Faison’s one-time campaign manager Anthony Lingo marveled at her grace, even when the city was placed under state control for eight years of her mayoralty. “Even though the state took over the finances,” said Lingo, as he waited on a long line outside Antioch to pay his respects, “she was able to make government work.”

Outside Antioch Baptist Church in Camden, Anthony Lingo who was at one time former Camden Mayor Gwen Faison’s campaign manager, waits to pay his respects to Faison on July 21. (April Saul for WHYY)

Former Camden business administrator and current mayor of Gloucester, Pat Keating, said even though Faison wasn’t happy about the state control, “in her own, normal, inimitable way, she put her stamp on it.”

Faison’s reign marked the end of an era in which three Camden mayors who preceded her had gone to prison. Many remembered her for the “honesty” and “integrity” Faison restored to the office.
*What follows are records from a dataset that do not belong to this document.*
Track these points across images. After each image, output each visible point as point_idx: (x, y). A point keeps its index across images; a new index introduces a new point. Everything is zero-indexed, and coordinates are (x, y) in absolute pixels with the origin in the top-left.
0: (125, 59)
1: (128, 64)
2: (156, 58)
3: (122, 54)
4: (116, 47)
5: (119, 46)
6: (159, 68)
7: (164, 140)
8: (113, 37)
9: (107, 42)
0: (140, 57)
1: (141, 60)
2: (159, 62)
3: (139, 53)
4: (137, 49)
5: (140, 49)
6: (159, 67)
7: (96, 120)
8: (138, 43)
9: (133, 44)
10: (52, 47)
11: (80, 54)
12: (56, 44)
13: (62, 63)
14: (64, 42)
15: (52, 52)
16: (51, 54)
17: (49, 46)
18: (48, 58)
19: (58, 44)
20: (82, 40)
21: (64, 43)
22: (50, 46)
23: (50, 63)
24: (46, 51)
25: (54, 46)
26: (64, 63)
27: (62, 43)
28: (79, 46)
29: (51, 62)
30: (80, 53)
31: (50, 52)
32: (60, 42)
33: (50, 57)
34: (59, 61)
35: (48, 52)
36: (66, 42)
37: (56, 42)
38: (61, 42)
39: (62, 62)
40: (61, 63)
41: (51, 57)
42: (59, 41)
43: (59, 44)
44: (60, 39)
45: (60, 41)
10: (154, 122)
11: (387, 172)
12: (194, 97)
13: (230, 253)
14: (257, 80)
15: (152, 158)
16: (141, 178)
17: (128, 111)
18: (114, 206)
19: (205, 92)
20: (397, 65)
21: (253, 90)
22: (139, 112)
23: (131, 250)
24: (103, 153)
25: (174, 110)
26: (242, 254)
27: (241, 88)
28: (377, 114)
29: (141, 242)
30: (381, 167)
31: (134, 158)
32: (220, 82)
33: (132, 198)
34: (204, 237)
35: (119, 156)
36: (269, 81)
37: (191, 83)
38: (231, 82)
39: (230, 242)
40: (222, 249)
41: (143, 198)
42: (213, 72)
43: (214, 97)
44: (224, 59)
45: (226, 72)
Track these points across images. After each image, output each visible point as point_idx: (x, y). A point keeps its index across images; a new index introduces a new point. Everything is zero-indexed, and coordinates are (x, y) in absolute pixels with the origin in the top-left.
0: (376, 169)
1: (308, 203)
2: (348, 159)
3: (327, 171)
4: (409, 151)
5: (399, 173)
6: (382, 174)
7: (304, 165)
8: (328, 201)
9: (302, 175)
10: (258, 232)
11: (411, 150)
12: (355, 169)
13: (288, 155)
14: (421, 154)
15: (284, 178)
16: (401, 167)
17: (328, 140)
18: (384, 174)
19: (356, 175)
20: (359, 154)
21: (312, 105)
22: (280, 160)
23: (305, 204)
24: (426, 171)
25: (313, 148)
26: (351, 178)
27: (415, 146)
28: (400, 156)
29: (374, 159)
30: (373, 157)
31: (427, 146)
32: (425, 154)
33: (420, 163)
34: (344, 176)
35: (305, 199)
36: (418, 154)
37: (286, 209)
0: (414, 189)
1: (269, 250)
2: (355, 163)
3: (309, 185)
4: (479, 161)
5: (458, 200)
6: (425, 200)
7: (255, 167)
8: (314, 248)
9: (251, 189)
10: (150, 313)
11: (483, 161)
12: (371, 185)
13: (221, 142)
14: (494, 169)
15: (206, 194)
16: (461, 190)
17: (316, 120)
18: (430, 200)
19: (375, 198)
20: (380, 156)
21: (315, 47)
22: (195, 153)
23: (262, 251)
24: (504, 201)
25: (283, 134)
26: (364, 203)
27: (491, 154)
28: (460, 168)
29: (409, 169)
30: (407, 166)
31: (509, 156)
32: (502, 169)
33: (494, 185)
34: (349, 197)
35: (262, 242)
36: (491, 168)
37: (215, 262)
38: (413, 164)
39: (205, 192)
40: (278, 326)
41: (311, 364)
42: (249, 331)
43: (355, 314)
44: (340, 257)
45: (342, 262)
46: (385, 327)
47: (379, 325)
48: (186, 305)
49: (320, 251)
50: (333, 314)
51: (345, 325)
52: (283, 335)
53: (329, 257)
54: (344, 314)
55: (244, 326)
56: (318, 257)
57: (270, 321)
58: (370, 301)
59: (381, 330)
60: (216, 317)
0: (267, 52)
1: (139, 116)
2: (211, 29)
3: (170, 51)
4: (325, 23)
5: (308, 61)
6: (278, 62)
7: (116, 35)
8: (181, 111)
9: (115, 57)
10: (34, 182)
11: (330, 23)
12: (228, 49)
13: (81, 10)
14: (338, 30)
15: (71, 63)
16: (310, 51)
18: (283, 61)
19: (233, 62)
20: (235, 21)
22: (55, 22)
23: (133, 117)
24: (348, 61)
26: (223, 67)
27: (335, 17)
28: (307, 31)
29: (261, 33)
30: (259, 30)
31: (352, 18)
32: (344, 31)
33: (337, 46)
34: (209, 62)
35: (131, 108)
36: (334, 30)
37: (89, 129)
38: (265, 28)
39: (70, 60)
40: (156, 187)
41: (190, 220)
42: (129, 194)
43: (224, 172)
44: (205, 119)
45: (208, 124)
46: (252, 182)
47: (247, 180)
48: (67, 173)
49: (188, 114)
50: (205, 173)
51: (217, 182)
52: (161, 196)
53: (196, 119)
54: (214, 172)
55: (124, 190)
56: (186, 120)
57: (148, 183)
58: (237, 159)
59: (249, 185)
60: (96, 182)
“She was the epitome of class,” said Dee Bailey, a member of the Tenth Street Baptist Church, where Faison was a congregant.

In her personal life, Faison was a mother of three, who married her childhood sweetheart from her native North Carolina, James W. Faison Jr.

Faison, said Cook, told him about James, “her kindergarten sweetheart who rode around on the handlebars of his bicycle while delivering newspapers.” Years later, she told Cook, Faison dropped out of college to follow her to Camden and knocked on her door, a “pitiful, lovestruck guy.”

“She said, ‘I felt sorry for him, I had to let him in,’” said Cook. “So friendship, commitment, and love were always there.”

Born on Valentine’s Day 1925, Faison, known as a “fashionista” of her time, was laid to rest in an outfit in her signature shade of bright red. An usher at the Antioch service was prompted to remark, “Doesn’t she look sharp? I want that dress myself.”

Her pastor at Tenth Street, the Rev. Dr. Tony Evans, told the people who assembled of Faison’s upbringing amid the cotton and tobacco fields of North Carolina during the era of Jim Crow segregation laws.

“But that didn’t stop her, that didn’t stop this feisty warrior that found her way to that great city on the east banks of the Delaware River,” said Evans.

“She could be from North Carolina, but Camden was her home.”